Considering the sheer
dominance of CG animation, it’s a minor miracle that stop-motion films manage to
occasionally pop in thousands of theaters around the world. Aardman has been
going at it since the 80’s, with their latest venture being last year’s
charming little caveman/soccer comedy Early
Man, and it’s Wes Anderson’s preferred method when dipping into
animation with Fantastic Mr. Fox or Isle
of Dogs. But it’s Laika Studios that’s been keeping the tradition
alive, pushing the boundaries of the mediums to its limits with modern classics
like Coraline, ParaNorman, and Kubo
and the Two Strings. Missing Link
is more charming and subdued than any of those, but beneath its cuddly veneer
hides a sharp mind and a big heart.
Our story follows Sir Lionel Frost
(Hugh Jackman), an explorer who spent his life hunting down the world’s rarest
and most elusive creatures, but a lack of proof has made him a laughing stock among
his fellow adventurers. One day he receives a letter with clues to the
whereabouts of the legendary Sasquatch, and he sees this as his big break. But
when he makes his way to his layer, it’s revealed that not only was it the Sasquatch
himself (Zach Galifianakis) who sent that letter, but that he can read, write, speak,
and is quite literal. Turns out that the reason the Sasquatch, who calls
himself Susan, reached out to him in the first place is because he’s the last
of his kind, and believes he can help him find his cousins, the Yeti, in the hidden
city of Shangri-La. With the help of Lionel’s old partner’s widow Adelina (Zoe
Saldana) and pursued by an assassin (Timothy Olyphant) sent by the adventure
club’s leader (Stephen Fry), Lionel and Susan travel across the globe to unite
him with his new family.
Laika have done groundbreaking
work in the field of stop-motion animation, but because stop-motion is such a
painstaking, time-consuming process, most other factors have to be boiled down
to their bare essentials. On the animation front, Missing Link pulls out all the stops. Since it’s a globetrotting
adventure it’s spread across several unique exotic locations, with a reported
110 sets built, more than any other film Laika has done before. Director Chris
Butler has admitted in an
interview that one of the biggest challenges was animating Susan because of
his size, his oblong shape, and the fact that he’s covered in fur. One way they
worked around this was by making his fur into a hundred leaflike clumps, making
him look like a Christmas tree squeezed into a tweed suit. And even though Laika
wears its stop-motion bona fides on its sleeve, it does implement CG whenever
necessary, most notably during the film’s opening sequence where he nearly
sacrifices his assistant to the Loch Ness Monster.
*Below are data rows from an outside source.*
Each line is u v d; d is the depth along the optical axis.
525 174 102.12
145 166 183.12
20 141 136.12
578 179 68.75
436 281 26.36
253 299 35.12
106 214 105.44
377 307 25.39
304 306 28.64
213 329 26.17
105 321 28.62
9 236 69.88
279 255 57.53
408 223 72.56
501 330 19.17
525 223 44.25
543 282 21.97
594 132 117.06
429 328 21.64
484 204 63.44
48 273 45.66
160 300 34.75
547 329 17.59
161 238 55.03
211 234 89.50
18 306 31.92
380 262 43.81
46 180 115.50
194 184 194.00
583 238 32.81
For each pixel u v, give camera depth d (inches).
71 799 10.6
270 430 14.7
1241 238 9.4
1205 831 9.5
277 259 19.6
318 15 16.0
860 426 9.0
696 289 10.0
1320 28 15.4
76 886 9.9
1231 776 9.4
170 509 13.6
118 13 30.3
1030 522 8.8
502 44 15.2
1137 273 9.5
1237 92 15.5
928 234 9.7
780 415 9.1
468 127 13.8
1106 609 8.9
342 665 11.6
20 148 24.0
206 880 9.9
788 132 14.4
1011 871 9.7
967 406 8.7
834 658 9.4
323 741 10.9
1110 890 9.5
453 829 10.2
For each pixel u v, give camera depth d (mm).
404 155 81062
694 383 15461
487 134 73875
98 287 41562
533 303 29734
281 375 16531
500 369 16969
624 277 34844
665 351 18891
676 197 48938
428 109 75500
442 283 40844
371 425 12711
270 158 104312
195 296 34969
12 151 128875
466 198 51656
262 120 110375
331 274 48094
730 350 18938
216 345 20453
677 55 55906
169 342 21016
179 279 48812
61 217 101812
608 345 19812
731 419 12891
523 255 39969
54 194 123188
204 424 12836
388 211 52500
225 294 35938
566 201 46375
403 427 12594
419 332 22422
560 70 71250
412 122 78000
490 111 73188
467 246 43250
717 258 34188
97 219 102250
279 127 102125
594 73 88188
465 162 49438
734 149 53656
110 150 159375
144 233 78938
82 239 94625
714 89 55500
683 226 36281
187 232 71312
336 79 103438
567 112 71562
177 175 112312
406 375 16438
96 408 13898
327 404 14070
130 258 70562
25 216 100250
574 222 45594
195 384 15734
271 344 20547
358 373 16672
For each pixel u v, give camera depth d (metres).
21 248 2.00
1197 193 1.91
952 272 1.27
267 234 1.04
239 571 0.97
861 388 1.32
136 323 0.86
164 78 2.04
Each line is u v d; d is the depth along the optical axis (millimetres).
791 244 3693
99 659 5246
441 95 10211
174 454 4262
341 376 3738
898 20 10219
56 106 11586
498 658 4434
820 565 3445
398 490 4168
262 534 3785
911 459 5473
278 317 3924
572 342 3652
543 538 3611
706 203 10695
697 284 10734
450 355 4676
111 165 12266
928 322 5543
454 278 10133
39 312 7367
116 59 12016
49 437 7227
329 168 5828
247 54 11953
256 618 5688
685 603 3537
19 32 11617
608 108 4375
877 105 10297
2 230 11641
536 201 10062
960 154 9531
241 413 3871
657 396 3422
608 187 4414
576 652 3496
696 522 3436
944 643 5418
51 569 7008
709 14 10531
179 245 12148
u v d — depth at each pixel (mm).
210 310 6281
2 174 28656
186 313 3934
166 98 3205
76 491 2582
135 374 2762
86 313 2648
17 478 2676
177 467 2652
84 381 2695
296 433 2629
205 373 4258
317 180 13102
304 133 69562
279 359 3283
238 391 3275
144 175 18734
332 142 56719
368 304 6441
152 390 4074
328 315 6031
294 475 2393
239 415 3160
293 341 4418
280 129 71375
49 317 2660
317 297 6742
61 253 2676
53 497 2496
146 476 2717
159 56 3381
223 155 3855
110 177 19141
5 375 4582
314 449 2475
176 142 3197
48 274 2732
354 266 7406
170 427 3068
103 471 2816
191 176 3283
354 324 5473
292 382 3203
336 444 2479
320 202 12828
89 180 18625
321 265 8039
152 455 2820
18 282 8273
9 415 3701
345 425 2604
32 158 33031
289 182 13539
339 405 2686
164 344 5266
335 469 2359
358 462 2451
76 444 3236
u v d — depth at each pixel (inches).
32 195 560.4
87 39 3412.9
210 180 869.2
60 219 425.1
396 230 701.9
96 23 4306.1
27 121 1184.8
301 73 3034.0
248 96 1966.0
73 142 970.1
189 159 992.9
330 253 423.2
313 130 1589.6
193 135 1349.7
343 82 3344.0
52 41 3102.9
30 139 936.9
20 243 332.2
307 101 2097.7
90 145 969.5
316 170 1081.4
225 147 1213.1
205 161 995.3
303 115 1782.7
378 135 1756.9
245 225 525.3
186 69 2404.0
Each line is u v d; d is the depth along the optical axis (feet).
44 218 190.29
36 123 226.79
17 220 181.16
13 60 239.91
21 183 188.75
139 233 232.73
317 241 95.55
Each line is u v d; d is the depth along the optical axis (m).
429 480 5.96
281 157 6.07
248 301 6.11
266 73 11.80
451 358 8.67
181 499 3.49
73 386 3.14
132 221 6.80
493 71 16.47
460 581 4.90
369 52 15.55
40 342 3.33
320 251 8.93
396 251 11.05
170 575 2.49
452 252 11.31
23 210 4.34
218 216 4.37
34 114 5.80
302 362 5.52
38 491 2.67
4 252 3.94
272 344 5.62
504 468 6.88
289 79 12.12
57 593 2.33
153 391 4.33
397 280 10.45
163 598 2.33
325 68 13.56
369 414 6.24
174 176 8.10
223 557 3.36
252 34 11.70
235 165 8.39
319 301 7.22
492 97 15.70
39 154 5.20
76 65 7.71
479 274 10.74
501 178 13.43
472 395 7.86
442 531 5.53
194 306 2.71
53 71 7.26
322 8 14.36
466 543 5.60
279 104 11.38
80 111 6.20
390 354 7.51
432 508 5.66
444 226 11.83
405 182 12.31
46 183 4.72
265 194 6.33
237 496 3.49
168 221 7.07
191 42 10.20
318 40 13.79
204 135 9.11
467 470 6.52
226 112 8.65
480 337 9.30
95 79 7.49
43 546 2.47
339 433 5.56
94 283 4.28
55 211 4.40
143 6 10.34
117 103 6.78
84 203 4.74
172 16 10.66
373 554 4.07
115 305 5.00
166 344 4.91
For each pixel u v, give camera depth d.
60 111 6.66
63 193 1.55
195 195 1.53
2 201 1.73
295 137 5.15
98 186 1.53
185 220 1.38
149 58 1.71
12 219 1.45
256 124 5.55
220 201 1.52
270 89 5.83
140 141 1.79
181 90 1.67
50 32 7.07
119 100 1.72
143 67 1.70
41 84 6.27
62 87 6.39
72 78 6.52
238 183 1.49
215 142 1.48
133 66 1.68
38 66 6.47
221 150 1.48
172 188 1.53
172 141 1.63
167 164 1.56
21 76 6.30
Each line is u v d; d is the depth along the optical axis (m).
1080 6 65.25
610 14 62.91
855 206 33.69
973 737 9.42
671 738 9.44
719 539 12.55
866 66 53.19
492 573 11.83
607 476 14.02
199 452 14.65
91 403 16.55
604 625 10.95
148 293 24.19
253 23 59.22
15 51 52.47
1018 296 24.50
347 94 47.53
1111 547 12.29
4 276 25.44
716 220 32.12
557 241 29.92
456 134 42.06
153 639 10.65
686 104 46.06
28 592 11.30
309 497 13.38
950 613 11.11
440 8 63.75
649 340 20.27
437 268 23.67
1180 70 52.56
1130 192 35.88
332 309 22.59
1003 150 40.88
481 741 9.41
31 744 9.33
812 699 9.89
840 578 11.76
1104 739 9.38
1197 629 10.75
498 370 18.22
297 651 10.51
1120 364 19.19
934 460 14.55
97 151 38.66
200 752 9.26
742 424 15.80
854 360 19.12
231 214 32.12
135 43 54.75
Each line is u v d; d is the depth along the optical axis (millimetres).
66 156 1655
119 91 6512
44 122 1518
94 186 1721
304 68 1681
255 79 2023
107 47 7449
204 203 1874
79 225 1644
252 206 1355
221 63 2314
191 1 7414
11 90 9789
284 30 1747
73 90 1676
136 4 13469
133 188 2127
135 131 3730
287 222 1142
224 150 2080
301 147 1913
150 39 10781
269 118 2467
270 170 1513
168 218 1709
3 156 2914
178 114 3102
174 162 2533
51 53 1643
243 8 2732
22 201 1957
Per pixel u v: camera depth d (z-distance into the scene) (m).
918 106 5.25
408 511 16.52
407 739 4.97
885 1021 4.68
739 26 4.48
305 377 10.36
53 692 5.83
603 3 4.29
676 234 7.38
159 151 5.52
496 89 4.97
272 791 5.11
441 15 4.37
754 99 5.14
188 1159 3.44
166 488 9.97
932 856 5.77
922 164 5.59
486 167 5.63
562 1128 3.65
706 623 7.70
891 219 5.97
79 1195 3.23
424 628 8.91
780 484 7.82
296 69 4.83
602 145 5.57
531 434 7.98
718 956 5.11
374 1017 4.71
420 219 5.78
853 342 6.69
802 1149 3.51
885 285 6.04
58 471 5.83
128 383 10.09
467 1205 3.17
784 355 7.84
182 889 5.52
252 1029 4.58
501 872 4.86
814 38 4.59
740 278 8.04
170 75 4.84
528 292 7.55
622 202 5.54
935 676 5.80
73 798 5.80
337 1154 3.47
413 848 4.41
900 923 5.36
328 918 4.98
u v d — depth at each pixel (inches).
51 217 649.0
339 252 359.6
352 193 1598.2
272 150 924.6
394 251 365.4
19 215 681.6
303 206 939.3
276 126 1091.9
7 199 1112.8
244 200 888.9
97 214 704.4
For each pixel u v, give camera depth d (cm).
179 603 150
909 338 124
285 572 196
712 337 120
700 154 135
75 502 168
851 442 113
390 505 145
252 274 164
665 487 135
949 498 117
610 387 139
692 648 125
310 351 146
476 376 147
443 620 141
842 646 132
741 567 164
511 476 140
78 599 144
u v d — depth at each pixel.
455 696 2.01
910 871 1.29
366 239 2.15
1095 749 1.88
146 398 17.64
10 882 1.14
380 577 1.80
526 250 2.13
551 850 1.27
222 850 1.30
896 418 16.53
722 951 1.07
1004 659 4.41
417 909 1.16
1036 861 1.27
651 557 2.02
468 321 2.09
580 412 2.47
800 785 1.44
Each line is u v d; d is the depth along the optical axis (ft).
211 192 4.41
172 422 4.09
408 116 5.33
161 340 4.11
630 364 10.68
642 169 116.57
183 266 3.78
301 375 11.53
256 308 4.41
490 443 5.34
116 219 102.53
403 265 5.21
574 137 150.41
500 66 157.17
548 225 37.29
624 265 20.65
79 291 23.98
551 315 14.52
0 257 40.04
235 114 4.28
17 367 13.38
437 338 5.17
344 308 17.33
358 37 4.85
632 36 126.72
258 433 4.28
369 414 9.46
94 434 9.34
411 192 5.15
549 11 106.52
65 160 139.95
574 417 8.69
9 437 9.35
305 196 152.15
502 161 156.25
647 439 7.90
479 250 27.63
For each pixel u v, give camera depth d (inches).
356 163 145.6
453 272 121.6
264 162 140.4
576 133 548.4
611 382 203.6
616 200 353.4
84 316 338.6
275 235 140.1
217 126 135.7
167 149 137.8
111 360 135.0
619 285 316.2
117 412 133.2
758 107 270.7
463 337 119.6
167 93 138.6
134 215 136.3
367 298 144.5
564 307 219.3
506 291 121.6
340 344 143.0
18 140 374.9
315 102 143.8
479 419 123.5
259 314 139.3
While the scale is bigger than
it’s ever been, the story is probably the smallest Laika has ever worked with.
The dynamic between Lionel and Susan is cut from the cloth of classic odd
couple duos like Laurel and Hardy or Abbott and Costello. Lionel is a dignified
explorer who’s passionate about discovering new things, but is self-absorbed
and inconsiderate of the wants and needs of others. Susan, on the other hand,
is gentle and sweet-natured, but takes things literally, doesn’t know his own
strength, and maybe isn’t as bright as he lets on. As different as they are,
they’re both looking for the same thing: acceptance. Lionel wants to be accepted
by a group of stuck-up, curmudgeonly, colonialist elitists who want nothing to
do with him. To me he seems like a reversal of Archibald Snatcher, the
grotesque villain from Laika’s own The
Boxtrolls, albeit one who wised up before stuffing himself with cheese to
the point of exploding. Susan, on the other hand, just wants to find the yetis
to confirm that he’s not the last of his kind, but doesn’t get the warm welcome
he was hoping for. Why exactly they reject him would be stepping into spoiler territory,
but suffice to say, they’re intrinsically tied into one another.
Bottom line, Missing Link is a
simple, charming animated romp that’s more than meets the eye. The animation is
spectacular, the characters are well written, and while it’s not as daring as
its predecessors in the writing department, more than makes up for it in scale.
If for whatever reason you have some reservations about taking your little ones
to see Shazam!,
this should be an adequate substitute.